If you trade in some business equipment that was used 100 percent for business, in exchange for new business equipment of the same asset category, the transaction will not be a taxable event because it will be treated as a "like-kind exchange."

However, the basis of the new equipment will be equivalent to the adjusted basis of the old equipment, plus any additional cash you paid for the new equipment. This tax basis represents the maximum amount you can claim as depreciation for the item, for tax purposes.

Tip

The IRS has issued new depreciation regulations that generally apply to tax years beginning on or after January 1, 2014. But, for 2012 and 2013, it also provided taxpayers with the ability to elect certain regulations. The best choice for each taxpayer depends on the taxpayer's unique situation. Consult your advisor to determine which approach would be best for you and your business.
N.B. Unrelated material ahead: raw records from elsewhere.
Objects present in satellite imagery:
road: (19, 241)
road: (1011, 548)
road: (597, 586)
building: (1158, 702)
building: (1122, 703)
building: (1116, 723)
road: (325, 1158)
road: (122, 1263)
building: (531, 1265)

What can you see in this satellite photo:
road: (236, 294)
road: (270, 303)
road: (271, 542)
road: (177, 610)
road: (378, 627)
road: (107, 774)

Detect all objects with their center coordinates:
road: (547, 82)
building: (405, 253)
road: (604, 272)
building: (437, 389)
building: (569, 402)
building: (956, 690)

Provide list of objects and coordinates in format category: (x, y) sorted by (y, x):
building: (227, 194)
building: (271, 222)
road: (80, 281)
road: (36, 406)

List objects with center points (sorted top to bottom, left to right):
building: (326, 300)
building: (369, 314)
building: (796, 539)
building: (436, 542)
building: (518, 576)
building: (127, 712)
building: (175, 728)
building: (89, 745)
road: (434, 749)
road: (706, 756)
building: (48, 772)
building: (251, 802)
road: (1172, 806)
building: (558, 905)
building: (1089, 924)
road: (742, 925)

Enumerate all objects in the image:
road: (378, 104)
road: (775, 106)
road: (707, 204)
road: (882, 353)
If you trade in a vehicle that was used partly for business and acquire another vehicle that will be used in your business, you must use the following computation to determine the depreciable tax basis of the replacement vehicle.

The basis for figuring depreciation for the replacement vehicle is:

  • the adjusted basis of the old vehicle, plus
  • any additional amount paid for the replacement vehicle, minus
  • the excess, if any, of the total amount of depreciation that would have been allowable during the years before the trade if 100 percent of the use of the vehicle had been business and investment use, over the total amounts actually allowable as depreciation during those years.